- [ASSIGNMENT] Copy out every one of the rows below line for line, keeping each character, accent, and line break unchanged.
*** Begin section ***
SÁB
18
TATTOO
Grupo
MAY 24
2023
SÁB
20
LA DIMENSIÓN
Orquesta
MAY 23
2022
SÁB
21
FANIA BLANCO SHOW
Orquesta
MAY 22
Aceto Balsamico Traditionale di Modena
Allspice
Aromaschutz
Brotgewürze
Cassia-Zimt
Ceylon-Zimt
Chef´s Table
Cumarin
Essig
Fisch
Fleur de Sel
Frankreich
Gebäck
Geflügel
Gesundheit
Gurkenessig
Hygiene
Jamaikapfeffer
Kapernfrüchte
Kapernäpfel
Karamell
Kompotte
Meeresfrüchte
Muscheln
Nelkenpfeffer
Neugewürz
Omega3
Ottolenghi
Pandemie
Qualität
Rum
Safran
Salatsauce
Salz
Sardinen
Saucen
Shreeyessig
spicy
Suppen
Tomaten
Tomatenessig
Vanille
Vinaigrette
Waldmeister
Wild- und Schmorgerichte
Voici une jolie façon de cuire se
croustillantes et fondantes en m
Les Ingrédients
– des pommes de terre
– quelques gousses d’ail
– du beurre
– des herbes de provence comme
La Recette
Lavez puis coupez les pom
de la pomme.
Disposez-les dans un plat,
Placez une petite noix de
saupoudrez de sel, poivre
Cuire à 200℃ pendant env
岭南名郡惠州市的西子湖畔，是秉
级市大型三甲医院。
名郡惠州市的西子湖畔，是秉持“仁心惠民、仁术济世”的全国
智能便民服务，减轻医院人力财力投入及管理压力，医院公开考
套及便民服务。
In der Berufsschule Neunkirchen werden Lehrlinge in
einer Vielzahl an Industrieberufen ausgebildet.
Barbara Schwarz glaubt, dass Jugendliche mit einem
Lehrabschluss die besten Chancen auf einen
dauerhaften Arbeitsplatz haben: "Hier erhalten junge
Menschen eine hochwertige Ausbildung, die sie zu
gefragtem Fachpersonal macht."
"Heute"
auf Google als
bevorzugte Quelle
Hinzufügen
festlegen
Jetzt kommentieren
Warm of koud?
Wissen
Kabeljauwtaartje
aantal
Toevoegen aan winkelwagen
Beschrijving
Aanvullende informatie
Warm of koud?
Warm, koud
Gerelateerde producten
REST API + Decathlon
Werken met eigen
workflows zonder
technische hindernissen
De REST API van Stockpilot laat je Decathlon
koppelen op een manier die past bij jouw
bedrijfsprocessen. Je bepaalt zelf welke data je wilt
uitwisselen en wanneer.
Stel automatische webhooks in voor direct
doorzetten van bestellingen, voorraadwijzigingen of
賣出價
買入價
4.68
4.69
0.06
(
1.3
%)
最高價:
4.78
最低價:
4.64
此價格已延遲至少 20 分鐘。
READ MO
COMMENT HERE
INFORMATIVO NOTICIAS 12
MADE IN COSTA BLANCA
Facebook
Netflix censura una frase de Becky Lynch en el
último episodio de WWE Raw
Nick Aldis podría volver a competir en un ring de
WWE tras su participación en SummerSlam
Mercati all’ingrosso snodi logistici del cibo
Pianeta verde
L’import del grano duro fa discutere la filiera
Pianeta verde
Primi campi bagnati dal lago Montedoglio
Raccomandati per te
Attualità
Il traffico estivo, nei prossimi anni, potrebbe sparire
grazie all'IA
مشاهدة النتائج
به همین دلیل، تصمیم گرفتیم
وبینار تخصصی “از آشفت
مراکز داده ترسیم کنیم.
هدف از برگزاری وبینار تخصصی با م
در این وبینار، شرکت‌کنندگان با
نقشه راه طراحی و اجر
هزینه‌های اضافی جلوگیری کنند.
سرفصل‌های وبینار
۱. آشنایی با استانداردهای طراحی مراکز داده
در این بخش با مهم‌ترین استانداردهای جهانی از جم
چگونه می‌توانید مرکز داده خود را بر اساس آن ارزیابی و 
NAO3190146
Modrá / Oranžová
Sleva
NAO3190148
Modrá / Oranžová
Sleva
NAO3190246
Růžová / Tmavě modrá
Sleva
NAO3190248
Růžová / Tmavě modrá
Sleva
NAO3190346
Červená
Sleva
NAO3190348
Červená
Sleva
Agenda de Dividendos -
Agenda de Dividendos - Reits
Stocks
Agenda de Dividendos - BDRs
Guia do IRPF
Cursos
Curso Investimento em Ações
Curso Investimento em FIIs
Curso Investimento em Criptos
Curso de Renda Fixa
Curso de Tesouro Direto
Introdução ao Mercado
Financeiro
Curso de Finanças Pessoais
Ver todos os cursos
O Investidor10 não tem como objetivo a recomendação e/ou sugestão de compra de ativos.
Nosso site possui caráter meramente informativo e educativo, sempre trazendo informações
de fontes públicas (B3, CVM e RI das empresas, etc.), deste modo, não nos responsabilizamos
*** End section ***
- [TASK SOLUTION]
SÁB
18
TATTOO
Grupo
MAY 24
2023
SÁB
20
LA DIMENSIÓN
Orquesta
MAY 23
2022
SÁB
21
FANIA BLANCO SHOW
Orquesta
MAY 22
Aceto Balsamico Traditionale di Modena
Allspice
Aromaschutz
Brotgewürze
Cassia-Zimt
Ceylon-Zimt
Chef´s Table
Cumarin
Essig
Fisch
Fleur de Sel
Frankreich
Gebäck
Geflügel
Gesundheit
Gurkenessig
Hygiene
Jamaikapfeffer
Kapernfrüchte
Kapernäpfel
Karamell
Kompotte
Meeresfrüchte
Muscheln
Nelkenpfeffer
Neugewürz
Omega3
Ottolenghi
Pandemie
Qualität
Rum
Safran
Salatsauce
Salz
Sardinen
Saucen
Shreeyessig
spicy
Suppen
Tomaten
Tomatenessig
Vanille
Vinaigrette
Waldmeister
Wild- und Schmorgerichte
Voici une jolie façon de cuire se
croustillantes et fondantes en m
Les Ingrédients
– des pommes de terre
– quelques gousses d’ail
– du beurre
– des herbes de provence comme
La Recette
Lavez puis coupez les pom
de la pomme.
Disposez-les dans un plat,
Placez une petite noix de
saupoudrez de sel, poivre
Cuire à 200℃ pendant env
岭南名郡惠州市的西子湖畔，是秉
级市大型三甲医院。
名郡惠州市的西子湖畔，是秉持“仁心惠民、仁术济世”的全国
智能便民服务，减轻医院人力财力投入及管理压力，医院公开考
套及便民服务。
In der Berufsschule Neunkirchen werden Lehrlinge in
einer Vielzahl an Industrieberufen ausgebildet.
Barbara Schwarz glaubt, dass Jugendliche mit einem
Lehrabschluss die besten Chancen auf einen
dauerhaften Arbeitsplatz haben: "Hier erhalten junge
Menschen eine hochwertige Ausbildung, die sie zu
gefragtem Fachpersonal macht."
"Heute"
auf Google als
bevorzugte Quelle
Hinzufügen
festlegen
Jetzt kommentieren
Warm of koud?
Wissen
Kabeljauwtaartje
aantal
Toevoegen aan winkelwagen
Beschrijving
Aanvullende informatie
Warm of koud?
Warm, koud
Gerelateerde producten
REST API + Decathlon
Werken met eigen
workflows zonder
technische hindernissen
De REST API van Stockpilot laat je Decathlon
koppelen op een manier die past bij jouw
bedrijfsprocessen. Je bepaalt zelf welke data je wilt
uitwisselen en wanneer.
Stel automatische webhooks in voor direct
doorzetten van bestellingen, voorraadwijzigingen of
賣出價
買入價
4.68
4.69
0.06
(
1.3
%)
最高價:
4.78
最低價:
4.64
此價格已延遲至少 20 分鐘。
READ MO
COMMENT HERE
INFORMATIVO NOTICIAS 12
MADE IN COSTA BLANCA
Facebook
Netflix censura una frase de Becky Lynch en el
último episodio de WWE Raw
Nick Aldis podría volver a competir en un ring de
WWE tras su participación en SummerSlam
Mercati all’ingrosso snodi logistici del cibo
Pianeta verde
L’import del grano duro fa discutere la filiera
Pianeta verde
Primi campi bagnati dal lago Montedoglio
Raccomandati per te
Attualità
Il traffico estivo, nei prossimi anni, potrebbe sparire
grazie all'IA
مشاهدة النتائج
به همین دلیل، تصمیم گرفتیم
وبینار تخصصی “از آشفت
مراکز داده ترسیم کنیم.
هدف از برگزاری وبینار تخصصی با م
در این وبینار، شرکت‌کنندگان با
نقشه راه طراحی و اجر
هزینه‌های اضافی جلوگیری کنند.
سرفصل‌های وبینار
۱. آشنایی با استانداردهای طراحی مراکز داده
در این بخش با مهم‌ترین استانداردهای جهانی از جم
چگونه می‌توانید مرکز داده خود را بر اساس آن ارزیابی و 
NAO3190146
Modrá / Oranžová
Sleva
NAO3190148
Modrá / Oranžová
Sleva
NAO3190246
Růžová / Tmavě modrá
Sleva
NAO3190248
Růžová / Tmavě modrá
Sleva
NAO3190346
Červená
Sleva
NAO3190348
Červená
Sleva
Agenda de Dividendos -
Agenda de Dividendos - Reits
Stocks
Agenda de Dividendos - BDRs
Guia do IRPF
Cursos
Curso Investimento em Ações
Curso Investimento em FIIs
Curso Investimento em Criptos
Curso de Renda Fixa
Curso de Tesouro Direto
Introdução ao Mercado
Financeiro
Curso de Finanças Pessoais
Ver todos os cursos
O Investidor10 não tem como objetivo a recomendação e/ou sugestão de compra de ativos.
Nosso site possui caráter meramente informativo e educativo, sempre trazendo informações
de fontes públicas (B3, CVM e RI das empresas, etc.), deste modo, não nos responsabilizamos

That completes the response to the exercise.